Aim of the exercise -
Lines from the listing that hold the string "healthcare" are what you should return.
- - - - - - -
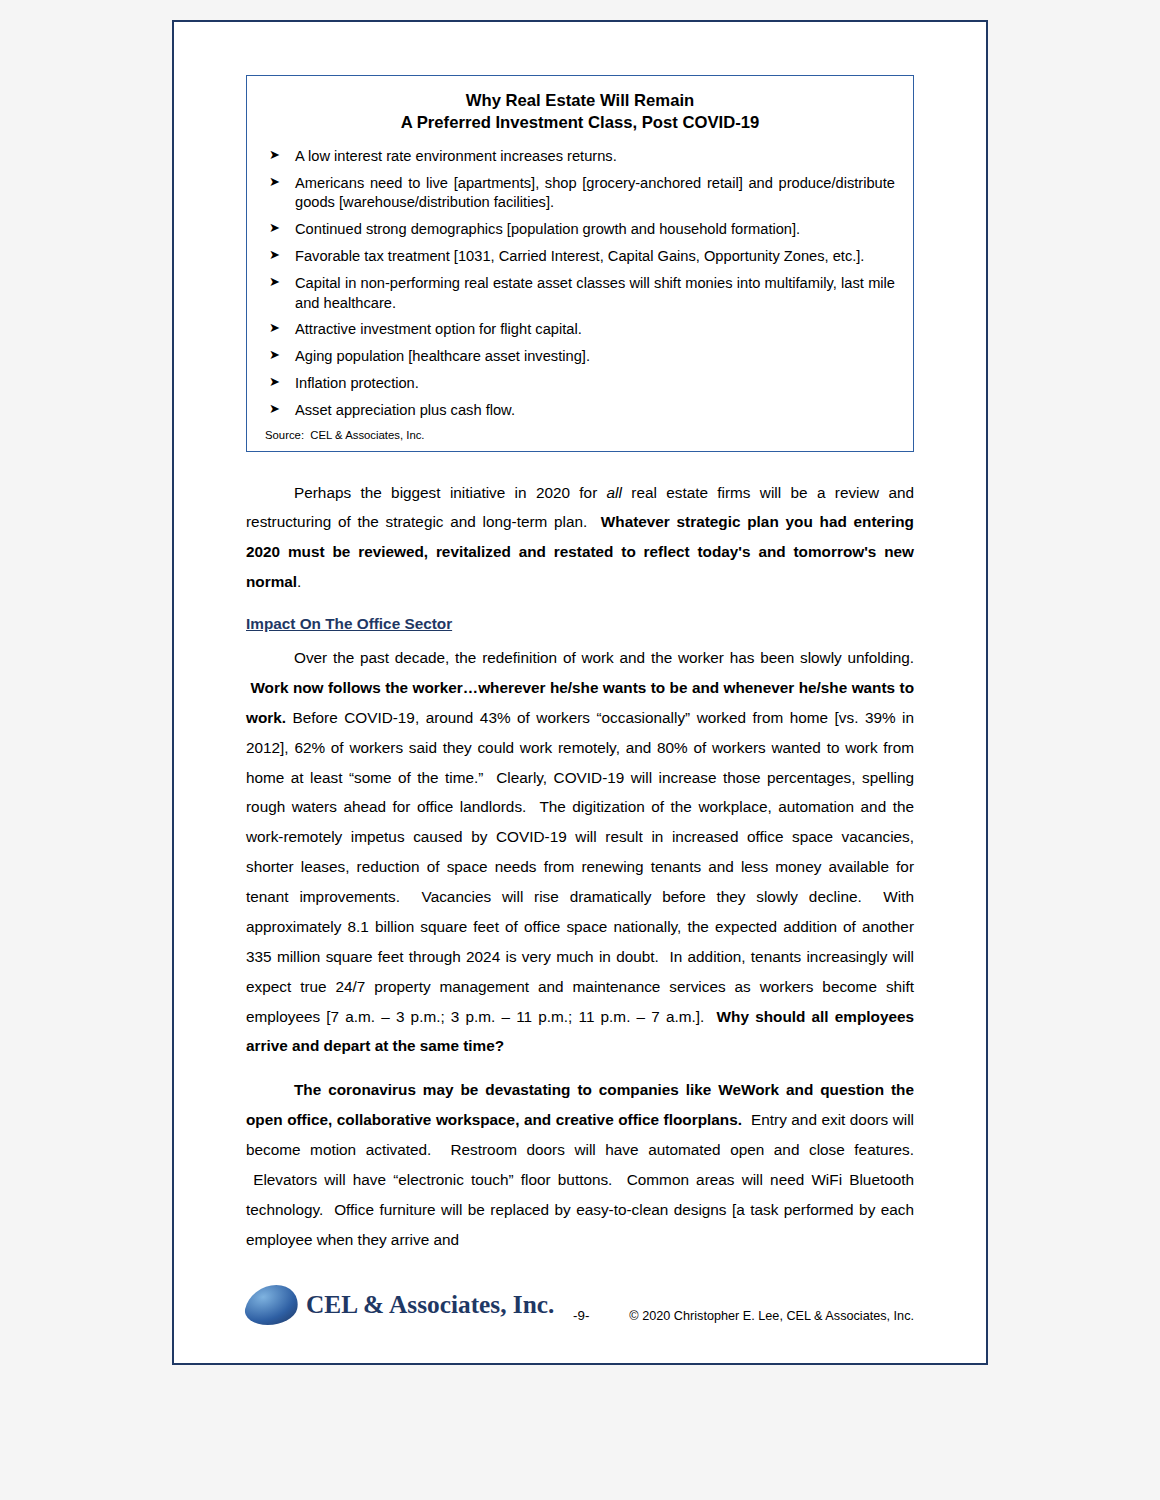Why Real Estate Will Remain
A Preferred Investment Class, Post COVID-19
A low interest rate environment increases returns.
Americans need to live [apartments], shop [grocery-anchored retail] and produce/distribute goods [warehouse/distribution facilities].
Continued strong demographics [population growth and household formation].
Favorable tax treatment [1031, Carried Interest, Capital Gains, Opportunity Zones, etc.].
Capital in non-performing real estate asset classes will shift monies into multifamily, last mile and healthcare.
Attractive investment option for flight capital.
Aging population [healthcare asset investing].
Inflation protection.
Asset appreciation plus cash flow.
Source: CEL & Associates, Inc.
Perhaps the biggest initiative in 2020 for all real estate firms will be a review and restructuring of the strategic and long-term plan. Whatever strategic plan you had entering 2020 must be reviewed, revitalized and restated to reflect today's and tomorrow's new normal.
Impact On The Office Sector
Over the past decade, the redefinition of work and the worker has been slowly unfolding. Work now follows the worker…wherever he/she wants to be and whenever he/she wants to work. Before COVID-19, around 43% of workers “occasionally” worked from home [vs. 39% in 2012], 62% of workers said they could work remotely, and 80% of workers wanted to work from home at least “some of the time.” Clearly, COVID-19 will increase those percentages, spelling rough waters ahead for office landlords. The digitization of the workplace, automation and the work-remotely impetus caused by COVID-19 will result in increased office space vacancies, shorter leases, reduction of space needs from renewing tenants and less money available for tenant improvements. Vacancies will rise dramatically before they slowly decline. With approximately 8.1 billion square feet of office space nationally, the expected addition of another 335 million square feet through 2024 is very much in doubt. In addition, tenants increasingly will expect true 24/7 property management and maintenance services as workers become shift employees [7 a.m. – 3 p.m.; 3 p.m. – 11 p.m.; 11 p.m. – 7 a.m.]. Why should all employees arrive and depart at the same time?
The coronavirus may be devastating to companies like WeWork and question the open office, collaborative workspace, and creative office floorplans. Entry and exit doors will become motion activated. Restroom doors will have automated open and close features. Elevators will have “electronic touch” floor buttons. Common areas will need WiFi Bluetooth technology. Office furniture will be replaced by easy-to-clean designs [a task performed by each employee when they arrive and
CEL & Associates, Inc.
-9-
© 2020 Christopher E. Lee, CEL & Associates, Inc.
- - - - - - -
Result for this task -
Capital in non-performing real estate asset classes will shift monies into multifamily, last mile and healthcare.
Aging population [healthcare asset investing].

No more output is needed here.